Published online by Cambridge University Press: 06 October 2009
This book presents the major findings of a sixteen-year study of savanna ecology undertaken at Nylsvley, South Africa. Savannas are a tropical vegetation type in which both trees and grass are an important component. They are the basis of the African livestock industry and their wildlife is a key tourist draw-card. The development of the genus Homo in Africa has largely taken place in savannas, and they are currently home to tens of millions of people. One half of the land surface of Africa is covered by savanna, making it the most extensive African biome. It is also one of the biomes which has received the least ecological study.

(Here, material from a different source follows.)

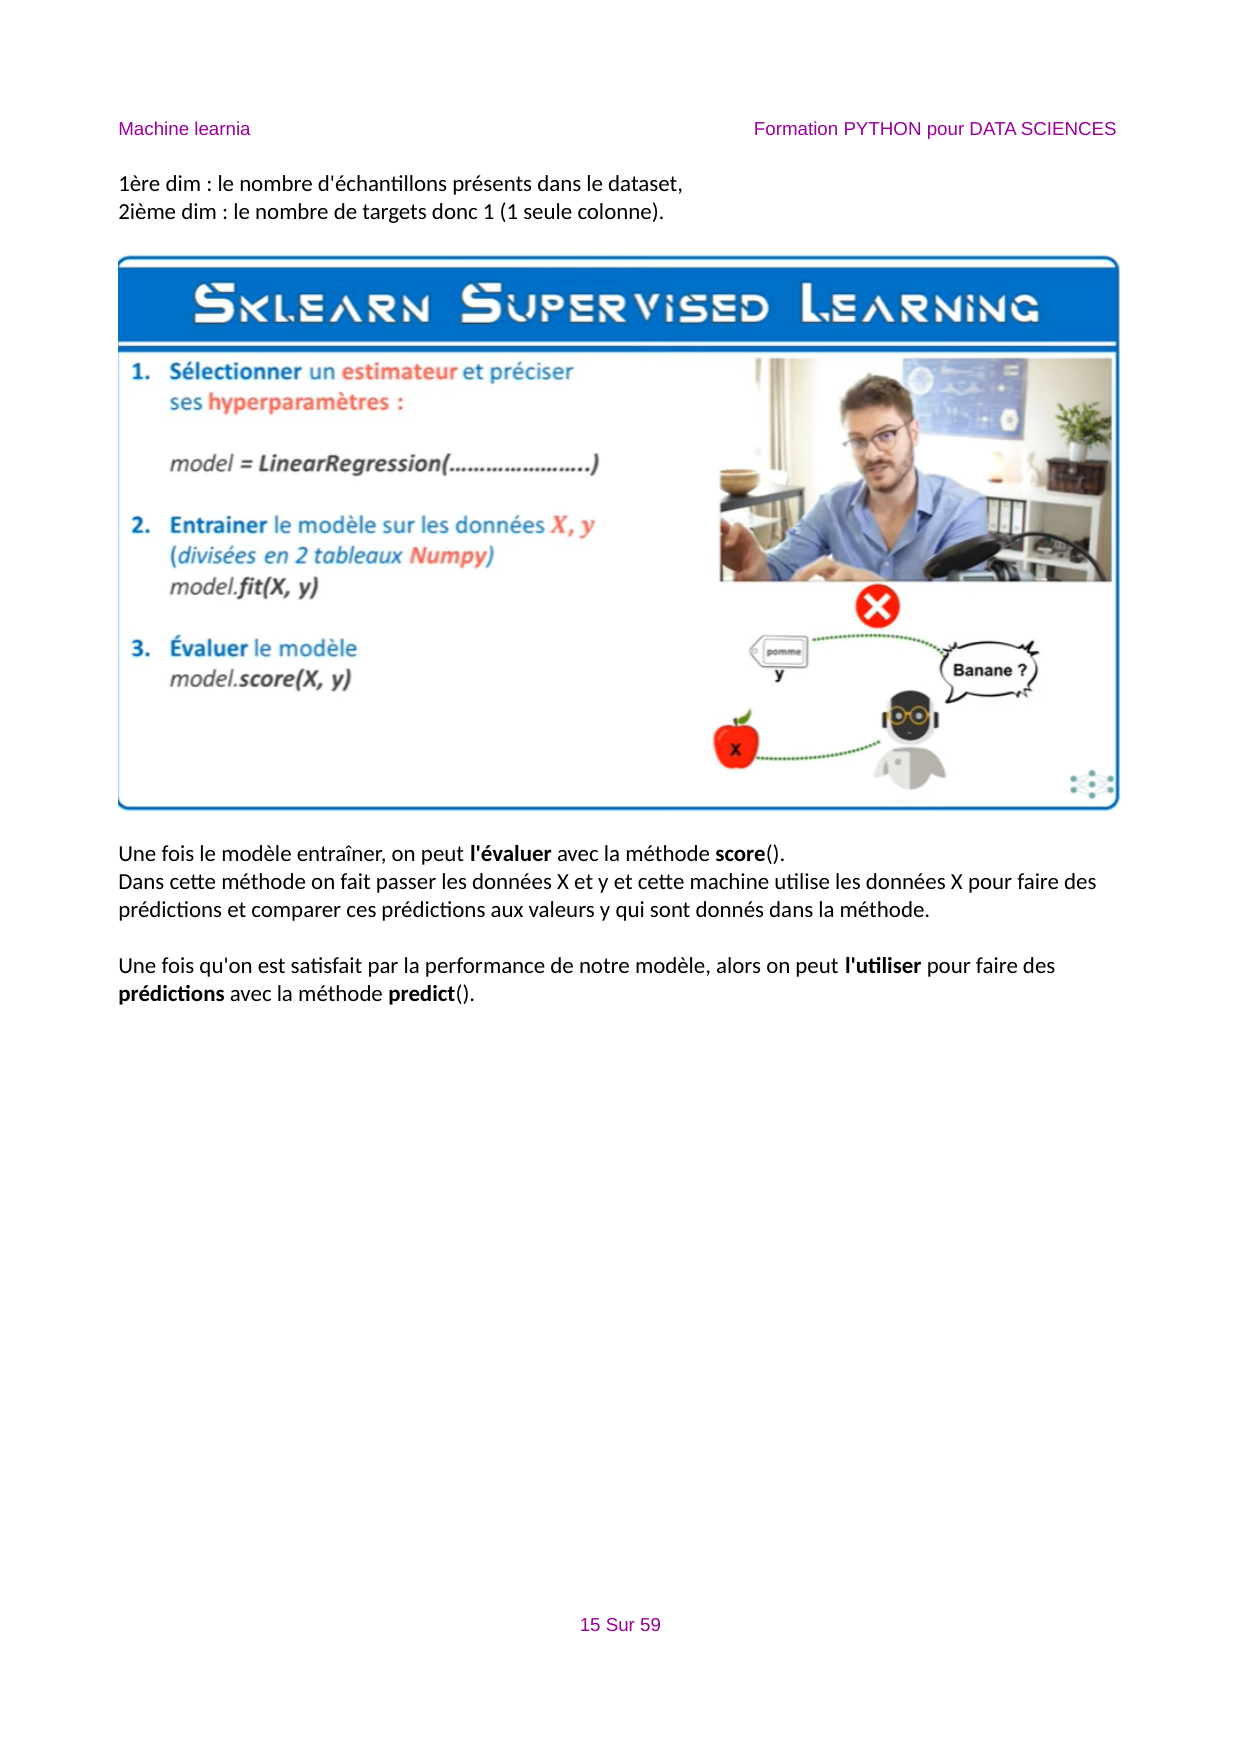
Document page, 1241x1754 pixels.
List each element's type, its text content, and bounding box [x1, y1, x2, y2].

Scientists worked in savannas for many years before these became regarded as a distinct biome, rather than a special case of grassland or forest. It became apparent that certain classes of management problem associated with savannas, such as bush encroachment and multispecies herbivory, could not be addressed with conceptual models based on temperate grasslands or tropical forests. One of the results of this realisation was the establishment of the South African Savanna Biome Programme in 1974. The Nylsvley Nature Reserve, 200 km north of Johannesburg, was its principal study site (Figure 0.1).
The aim of the Savanna Biome Programme was to ‘develop the understanding necessary to predict changes in the ecosystem's stability induced by various natural and man-made stresses’ (Anon. 1978).